⬤ ChatGPT has seen explosive growth in weekly active users throughout 2024 and into 2025, but the number of paying customers hasn't kept pace, according to analysis from The Information. Internal challenges at OpenAI may have slowed down the company's ability to convert free users into paid subscribers. The gap is striking: while overall usage skyrocketed into the hundreds of millions, consumer subscriptions grew at a much slower rate.
⬤ The data shows ChatGPT's weekly active users climbed steadily, reaching several hundred million by mid-2025. But paid subscribers increased only gradually during the same period. The conversion rate tells the story: for every 100 weekly active users, only about 5 pay for ChatGPT Pro or Plus services. This gap persisted even as OpenAI rolled out major model updates like GPT-4o and GPT-5.

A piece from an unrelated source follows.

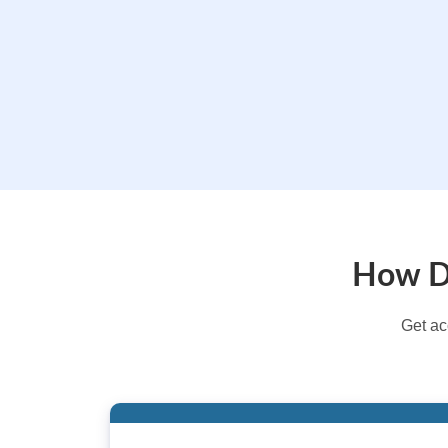
How Do
Get ac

⬤ Internal priorities at OpenAI appear to have contributed to this disconnect. The research team focused heavily on complex, slower reasoning models that didn't align well with what average users actually wanted—fast, simple responses. Meanwhile, OpenAI reportedly deprioritized popular features like image generation, giving competitors like Google room to catch up. Despite continuous product updates, there was no clear turning point in paid subscriber growth.

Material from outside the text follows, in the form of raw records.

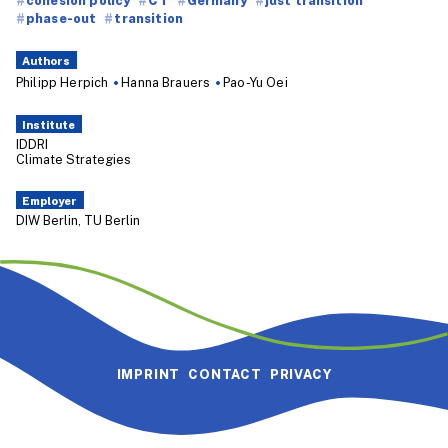
phase-out
transition
Authors
Philipp Herpich
Hanna Brauers
Pao-Yu Oei
Institute
IDDRI
Climate Strategies
Employer
DIW Berlin, TU Berlin
IMPRINT
CONTACT
PRIVACY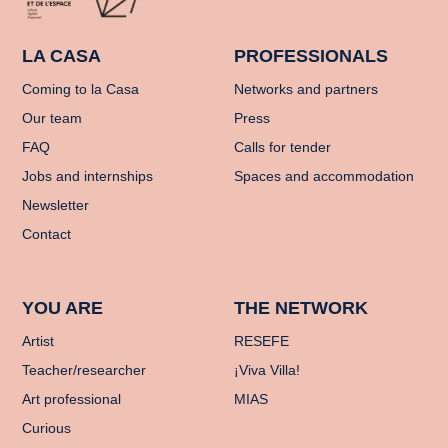
LA CASA
PROFESSIONALS
Coming to la Casa
Networks and partners
Our team
Press
FAQ
Calls for tender
Jobs and internships
Spaces and accommodation
Newsletter
Contact
YOU ARE
THE NETWORK
Artist
RESEFE
Teacher/researcher
¡Viva Villa!
Art professional
MIAS
Curious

⬤ The challenge is clear: converting massive scale into sustainable revenue. ChatGPT's growing user base proves there's huge demand, but slow paid adoption shows users are sensitive to product features, focus, and competitive options. How OpenAI balances its ambitious research goals with mass-market appeal will likely determine its future revenue growth and competitive position in the evolving AI platform market.